-- Listed records start --

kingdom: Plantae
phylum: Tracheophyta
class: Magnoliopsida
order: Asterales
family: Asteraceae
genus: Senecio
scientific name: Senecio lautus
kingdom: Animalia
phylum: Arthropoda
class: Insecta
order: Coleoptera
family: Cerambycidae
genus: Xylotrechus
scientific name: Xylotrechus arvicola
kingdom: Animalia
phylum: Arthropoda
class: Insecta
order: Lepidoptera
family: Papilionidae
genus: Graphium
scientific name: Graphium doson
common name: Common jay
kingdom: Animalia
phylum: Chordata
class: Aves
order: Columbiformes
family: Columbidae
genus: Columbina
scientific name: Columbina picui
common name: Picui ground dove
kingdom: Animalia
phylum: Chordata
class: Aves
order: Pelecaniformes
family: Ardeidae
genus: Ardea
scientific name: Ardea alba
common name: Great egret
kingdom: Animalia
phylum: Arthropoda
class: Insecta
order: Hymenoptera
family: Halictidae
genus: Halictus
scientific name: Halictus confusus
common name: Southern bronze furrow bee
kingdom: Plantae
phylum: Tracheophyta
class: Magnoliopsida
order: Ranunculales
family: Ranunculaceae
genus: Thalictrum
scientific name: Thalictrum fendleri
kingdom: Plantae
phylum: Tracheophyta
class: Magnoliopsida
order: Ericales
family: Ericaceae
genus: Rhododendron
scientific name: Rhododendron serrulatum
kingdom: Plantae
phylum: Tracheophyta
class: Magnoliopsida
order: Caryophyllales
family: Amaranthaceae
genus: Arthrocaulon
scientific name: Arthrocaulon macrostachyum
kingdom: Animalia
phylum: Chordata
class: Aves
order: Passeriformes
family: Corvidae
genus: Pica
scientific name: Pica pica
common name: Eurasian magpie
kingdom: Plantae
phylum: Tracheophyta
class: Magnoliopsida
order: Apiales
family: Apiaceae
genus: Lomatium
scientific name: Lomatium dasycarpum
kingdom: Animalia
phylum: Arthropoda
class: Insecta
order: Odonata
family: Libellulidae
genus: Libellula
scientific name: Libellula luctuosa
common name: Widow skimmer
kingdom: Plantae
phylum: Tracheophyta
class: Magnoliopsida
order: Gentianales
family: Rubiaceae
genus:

-- Listed records end --

* Task details
Pull out every line of taxonomy in the data above and reproduce each one word for word, in its original order.

* Correct response
kingdom: Plantae
phylum: Tracheophyta
class: Magnoliopsida
order: Asterales
family: Asteraceae
genus: Senecio
scientific name: Senecio lautus
kingdom: Animalia
phylum: Arthropoda
class: Insecta
order: Coleoptera
family: Cerambycidae
genus: Xylotrechus
scientific name: Xylotrechus arvicola
kingdom: Animalia
phylum: Arthropoda
class: Insecta
order: Lepidoptera
family: Papilionidae
genus: Graphium
scientific name: Graphium doson
common name: Common jay
kingdom: Animalia
phylum: Chordata
class: Aves
order: Columbiformes
family: Columbidae
genus: Columbina
scientific name: Columbina picui
common name: Picui ground dove
kingdom: Animalia
phylum: Chordata
class: Aves
order: Pelecaniformes
family: Ardeidae
genus: Ardea
scientific name: Ardea alba
common name: Great egret
kingdom: Animalia
phylum: Arthropoda
class: Insecta
order: Hymenoptera
family: Halictidae
genus: Halictus
scientific name: Halictus confusus
common name: Southern bronze furrow bee
kingdom: Plantae
phylum: Tracheophyta
class: Magnoliopsida
order: Ranunculales
family: Ranunculaceae
genus: Thalictrum
scientific name: Thalictrum fendleri
kingdom: Plantae
phylum: Tracheophyta
class: Magnoliopsida
order: Ericales
family: Ericaceae
genus: Rhododendron
scientific name: Rhododendron serrulatum
kingdom: Plantae
phylum: Tracheophyta
class: Magnoliopsida
order: Caryophyllales
family: Amaranthaceae
genus: Arthrocaulon
scientific name: Arthrocaulon macrostachyum
kingdom: Animalia
phylum: Chordata
class: Aves
order: Passeriformes
family: Corvidae
genus: Pica
scientific name: Pica pica
common name: Eurasian magpie
kingdom: Plantae
phylum: Tracheophyta
class: Magnoliopsida
order: Apiales
family: Apiaceae
genus: Lomatium
scientific name: Lomatium dasycarpum
kingdom: Animalia
phylum: Arthropoda
class: Insecta
order: Odonata
family: Libellulidae
genus: Libellula
scientific name: Libellula luctuosa
common name: Widow skimmer
kingdom: Plantae
phylum: Tracheophyta
class: Magnoliopsida
order: Gentianales
family: Rubiaceae
genus:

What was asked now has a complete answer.